— BEGIN —

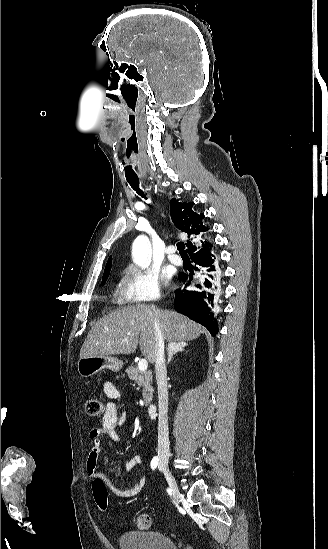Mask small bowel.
I'll use <instances>...</instances> for the list:
<instances>
[{
    "label": "small bowel",
    "mask_w": 328,
    "mask_h": 549,
    "mask_svg": "<svg viewBox=\"0 0 328 549\" xmlns=\"http://www.w3.org/2000/svg\"><path fill=\"white\" fill-rule=\"evenodd\" d=\"M103 390L105 395L109 398V401L106 403L103 413L98 418V425L93 428L90 433L92 445L86 460V471L88 475L94 479L99 478L106 480L104 475L98 470L101 439L103 437H108L114 442H119L121 440L120 428L126 421L127 415L125 412L119 413L115 403V401L120 398L118 388L112 382H105ZM142 463L143 458L140 455L135 454L127 459L125 467L128 471H132L137 465ZM108 483L116 495L130 498L137 496L142 492L146 484V479L143 477L126 489H122L109 481Z\"/></svg>",
    "instance_id": "obj_1"
}]
</instances>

— END —

> _Goal_
Render every line of the items as a Markdown table with the columns Row and Line, numbering each row and skipping blank lines. Leave the pictures out of the answer.

> _Answer to this exercise_
| Row | Line |
|---|---|
| 1 | Mask small bowel. |
| 2 | I'll use <instances>...</instances> for the list: |
| 3 | <instances> |
| 4 | [{ |
| 5 |     "label": "small bowel", |
| 6 |     "mask_w": 328, |
| 7 |     "mask_h": 549, |
| 8 |     "mask_svg": "<svg viewBox=\"0 0 328 549\" xmlns=\"http://www.w3.org/2000/svg\"><path fill=\"white\" fill-rule=\"evenodd\" d=\"M103 390L105 395L109 398V401L106 403L103 413L98 418V425L93 428L90 433L92 445L86 460V471L88 475L94 479L99 478L106 480L104 475L98 470L101 439L103 437H108L114 442H119L121 440L120 428L126 421L127 415L125 412L119 413L115 403V401L120 398L118 388L112 382H105ZM142 463L143 458L140 455L135 454L127 459L125 467L128 471H132L137 465ZM108 483L116 495L130 498L137 496L142 492L146 484V479L143 477L126 489H122L109 481Z\"/></svg>", |
| 9 |     "instance_id": "obj_1" |
| 10 | }] |
| 11 | </instances> |